Bağımlılık sadece bir maddeye değil, bazen bir kişiye, bazen bir duygunun hayaline olur.
Asıl mesele, bağımlı olunan şey değil; onun yerine doldurmaya çalıştığımız boşluktur.
Bağımlılık Nedir, Ne Değildir?
Toplumda bağımlılık deyince akla hemen alkol, sigara, uyuşturucu gelir.
Oysa bağımlılık yalnızca bir maddeye değil, bir davranışa, bir duyguya ya da bir kişiye de olabilir.

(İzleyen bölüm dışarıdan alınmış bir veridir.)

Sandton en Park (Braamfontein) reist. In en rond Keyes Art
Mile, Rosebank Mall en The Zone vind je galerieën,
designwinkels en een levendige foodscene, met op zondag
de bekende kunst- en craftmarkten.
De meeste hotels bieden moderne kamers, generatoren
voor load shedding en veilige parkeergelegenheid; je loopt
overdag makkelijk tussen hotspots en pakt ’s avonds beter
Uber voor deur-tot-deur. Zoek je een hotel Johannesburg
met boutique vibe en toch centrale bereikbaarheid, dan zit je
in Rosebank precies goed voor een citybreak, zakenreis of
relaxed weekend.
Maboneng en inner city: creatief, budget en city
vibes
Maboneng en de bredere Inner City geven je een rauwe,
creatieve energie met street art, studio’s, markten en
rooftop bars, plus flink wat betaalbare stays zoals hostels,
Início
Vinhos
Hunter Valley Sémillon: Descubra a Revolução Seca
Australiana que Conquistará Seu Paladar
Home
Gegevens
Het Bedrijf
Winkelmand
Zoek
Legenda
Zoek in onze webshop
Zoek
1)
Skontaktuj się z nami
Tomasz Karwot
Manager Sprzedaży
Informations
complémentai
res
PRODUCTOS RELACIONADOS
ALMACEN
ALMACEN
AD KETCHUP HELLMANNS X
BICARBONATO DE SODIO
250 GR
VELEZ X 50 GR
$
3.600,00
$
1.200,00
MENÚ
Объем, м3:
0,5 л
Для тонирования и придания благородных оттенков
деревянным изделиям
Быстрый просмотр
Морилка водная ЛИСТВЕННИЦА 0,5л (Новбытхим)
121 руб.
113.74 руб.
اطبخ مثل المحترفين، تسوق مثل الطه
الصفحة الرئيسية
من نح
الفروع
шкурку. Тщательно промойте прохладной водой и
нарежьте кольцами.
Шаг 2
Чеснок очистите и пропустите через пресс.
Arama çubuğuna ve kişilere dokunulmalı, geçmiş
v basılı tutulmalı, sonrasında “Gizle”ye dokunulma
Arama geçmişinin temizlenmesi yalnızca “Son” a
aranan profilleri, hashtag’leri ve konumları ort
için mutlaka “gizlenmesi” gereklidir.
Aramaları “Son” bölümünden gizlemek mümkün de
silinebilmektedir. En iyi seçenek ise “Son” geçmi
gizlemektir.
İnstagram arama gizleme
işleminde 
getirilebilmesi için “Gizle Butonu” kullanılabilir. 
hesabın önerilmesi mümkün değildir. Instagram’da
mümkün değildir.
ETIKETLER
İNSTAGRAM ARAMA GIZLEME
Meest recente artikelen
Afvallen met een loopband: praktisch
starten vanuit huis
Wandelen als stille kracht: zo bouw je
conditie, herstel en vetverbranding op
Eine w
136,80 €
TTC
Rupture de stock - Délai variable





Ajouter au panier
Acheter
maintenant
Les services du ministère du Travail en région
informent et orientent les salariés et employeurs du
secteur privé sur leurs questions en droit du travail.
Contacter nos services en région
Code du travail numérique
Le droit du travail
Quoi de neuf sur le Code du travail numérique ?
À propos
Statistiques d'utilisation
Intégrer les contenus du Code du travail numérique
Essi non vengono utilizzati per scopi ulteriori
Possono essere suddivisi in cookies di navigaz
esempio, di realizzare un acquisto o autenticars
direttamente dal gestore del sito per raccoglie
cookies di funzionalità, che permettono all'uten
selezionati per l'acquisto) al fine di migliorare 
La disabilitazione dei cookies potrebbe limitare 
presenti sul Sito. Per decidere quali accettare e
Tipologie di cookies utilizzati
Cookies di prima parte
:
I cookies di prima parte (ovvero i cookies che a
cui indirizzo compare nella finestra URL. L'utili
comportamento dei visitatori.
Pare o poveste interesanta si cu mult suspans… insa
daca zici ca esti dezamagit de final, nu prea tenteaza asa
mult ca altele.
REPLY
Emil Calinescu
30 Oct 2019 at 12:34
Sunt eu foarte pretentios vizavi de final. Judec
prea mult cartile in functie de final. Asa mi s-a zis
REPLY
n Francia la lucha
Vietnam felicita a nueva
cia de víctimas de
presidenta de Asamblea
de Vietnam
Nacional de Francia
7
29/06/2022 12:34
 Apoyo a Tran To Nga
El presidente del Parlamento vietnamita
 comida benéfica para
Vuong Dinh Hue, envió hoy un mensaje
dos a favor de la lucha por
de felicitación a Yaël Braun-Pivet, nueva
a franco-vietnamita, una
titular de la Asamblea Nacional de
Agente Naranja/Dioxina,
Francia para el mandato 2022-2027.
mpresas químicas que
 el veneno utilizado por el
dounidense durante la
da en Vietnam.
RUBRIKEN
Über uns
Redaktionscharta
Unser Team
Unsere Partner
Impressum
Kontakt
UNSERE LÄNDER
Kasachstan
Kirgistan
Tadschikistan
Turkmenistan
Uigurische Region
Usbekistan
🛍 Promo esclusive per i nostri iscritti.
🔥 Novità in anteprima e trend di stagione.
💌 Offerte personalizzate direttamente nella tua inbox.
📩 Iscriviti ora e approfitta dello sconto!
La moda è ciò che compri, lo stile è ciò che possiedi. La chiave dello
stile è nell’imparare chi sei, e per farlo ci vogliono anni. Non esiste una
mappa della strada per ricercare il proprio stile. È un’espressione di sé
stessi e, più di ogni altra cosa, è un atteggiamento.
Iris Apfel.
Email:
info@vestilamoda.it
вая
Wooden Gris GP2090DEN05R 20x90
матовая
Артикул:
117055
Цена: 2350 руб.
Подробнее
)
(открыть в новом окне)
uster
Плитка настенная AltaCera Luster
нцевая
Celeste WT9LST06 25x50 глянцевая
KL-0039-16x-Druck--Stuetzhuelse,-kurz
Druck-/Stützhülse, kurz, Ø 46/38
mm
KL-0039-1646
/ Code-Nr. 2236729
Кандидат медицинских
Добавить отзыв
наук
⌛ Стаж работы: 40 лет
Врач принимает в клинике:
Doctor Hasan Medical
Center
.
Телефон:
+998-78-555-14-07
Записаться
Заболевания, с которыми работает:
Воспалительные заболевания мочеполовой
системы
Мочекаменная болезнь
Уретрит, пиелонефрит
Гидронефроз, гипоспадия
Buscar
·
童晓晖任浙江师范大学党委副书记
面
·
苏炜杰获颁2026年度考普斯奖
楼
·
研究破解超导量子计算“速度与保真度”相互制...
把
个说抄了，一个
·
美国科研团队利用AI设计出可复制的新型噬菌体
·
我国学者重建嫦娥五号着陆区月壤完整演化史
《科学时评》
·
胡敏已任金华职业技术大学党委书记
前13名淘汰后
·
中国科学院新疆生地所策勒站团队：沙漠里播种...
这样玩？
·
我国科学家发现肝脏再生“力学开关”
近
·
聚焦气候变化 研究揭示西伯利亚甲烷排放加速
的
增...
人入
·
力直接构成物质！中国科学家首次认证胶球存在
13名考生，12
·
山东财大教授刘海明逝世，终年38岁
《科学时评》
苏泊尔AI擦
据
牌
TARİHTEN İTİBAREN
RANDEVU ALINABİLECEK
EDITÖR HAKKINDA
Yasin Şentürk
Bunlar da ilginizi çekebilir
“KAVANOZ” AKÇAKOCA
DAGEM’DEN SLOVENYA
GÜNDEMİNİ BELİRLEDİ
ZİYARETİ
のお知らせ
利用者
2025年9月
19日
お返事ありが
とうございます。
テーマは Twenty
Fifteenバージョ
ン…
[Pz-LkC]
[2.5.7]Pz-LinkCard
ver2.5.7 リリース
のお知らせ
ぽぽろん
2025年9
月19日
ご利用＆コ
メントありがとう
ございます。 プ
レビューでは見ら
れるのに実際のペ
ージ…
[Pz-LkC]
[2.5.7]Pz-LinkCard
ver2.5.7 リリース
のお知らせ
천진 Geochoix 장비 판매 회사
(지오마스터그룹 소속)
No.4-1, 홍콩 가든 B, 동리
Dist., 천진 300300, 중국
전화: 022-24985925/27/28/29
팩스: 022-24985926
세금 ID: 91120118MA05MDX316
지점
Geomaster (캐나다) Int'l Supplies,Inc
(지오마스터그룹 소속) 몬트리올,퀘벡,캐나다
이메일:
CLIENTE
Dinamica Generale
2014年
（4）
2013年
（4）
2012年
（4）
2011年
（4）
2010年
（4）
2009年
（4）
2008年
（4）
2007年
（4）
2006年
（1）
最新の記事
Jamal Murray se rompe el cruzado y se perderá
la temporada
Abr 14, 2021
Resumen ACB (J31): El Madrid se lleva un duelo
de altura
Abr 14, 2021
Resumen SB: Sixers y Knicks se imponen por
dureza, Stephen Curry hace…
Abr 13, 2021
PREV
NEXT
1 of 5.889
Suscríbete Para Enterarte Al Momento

Alışveriş, sosyal medya, takdir edilme arzusu, ilişki bağımlılığı… Hepsi aynı temele dayanır: Bir boşluğu doldurma çabası.
İnsan eksik kaldığı yeri başka bir şeyle tamamlamaya çalışır.
Sevgi görmeyen, sevgiyi bağımlılıkta arar. Değersizlik hissi taşıyan, takdir edilme bağımlısı olur.
Hayatının kontrolünü kaybeden, kontrol edebildiği tek şey olan yemeğe sarılır.
Bu yüzden bağımlılık bir “maddeden kurtulma” değil, “boşluğu fark edip onarma” sürecidir.
Beynin Kimyası Kadar Kalbin Hikâyesi
Beyin dopamin salgıladığında bir ödül hissi doğar. Ama kişi her defasında bu ödülü, aynı davranışı yaparak elde etmeye alışırsa, bir döngü oluşur.
İşte burada beyin kimyası devrededir. Fakat bağımlılık sadece beyinsel değil; aynı zamanda derin bir duygusal hikâyedir.
Sıklıkla travmalar, terk edilmişlikler, değersizlik duygusu bağımlılıklara zemin hazırlar.
İnsan, ruhsal olarak eksik hissettiğinde bir dayanak arar. Ve o dayanak ne yazık ki bazen bir bağımlılık nesnesi olur.
Bu nedenle tedavi, sadece alışkanlığı kesmek değil, o boşluğun kökenine inmektir.
Bağımlılık Bir Zayıflık Değil, Yardım Çağrısıdır
Birine “bağımlısın” demek, onu suçlamak değildir.
Aksine, ruhunun bir yerinde bir kırılma olduğuna işarettir.
Toplum olarak bağımlı insanları dışlamak yerine, onlara şefkatle yaklaşmalı, anlamaya çalışmalıyız.
Çünkü kimse sebepsiz yere kendini zehirlemez; ya içini susturmaya çalışıyordur ya da bir şeyleri unutmaya.
Çözüm Ne?
-
Önce fark etmek. Ne zaman, neye sarılıyoruz?
-
Boşlukla yüzleşmek. Gerçekte ne eksik?
-
Alternatif alışkanlıklar geliştirmek. Bağımlılığı bastırmak değil, yerini sağlıklı bir davranışla değiştirmek.
-
Destek almak. Psikoterapi, bağımlılığın altında yatan duygusal yükleri anlamak için güçlü bir destektir.
Son söz:
“İnsan bazen dışarıdan değil, içinden sarhoştur; fark etmeden en tehlikeli bağımlılığı kendine geliştirir.”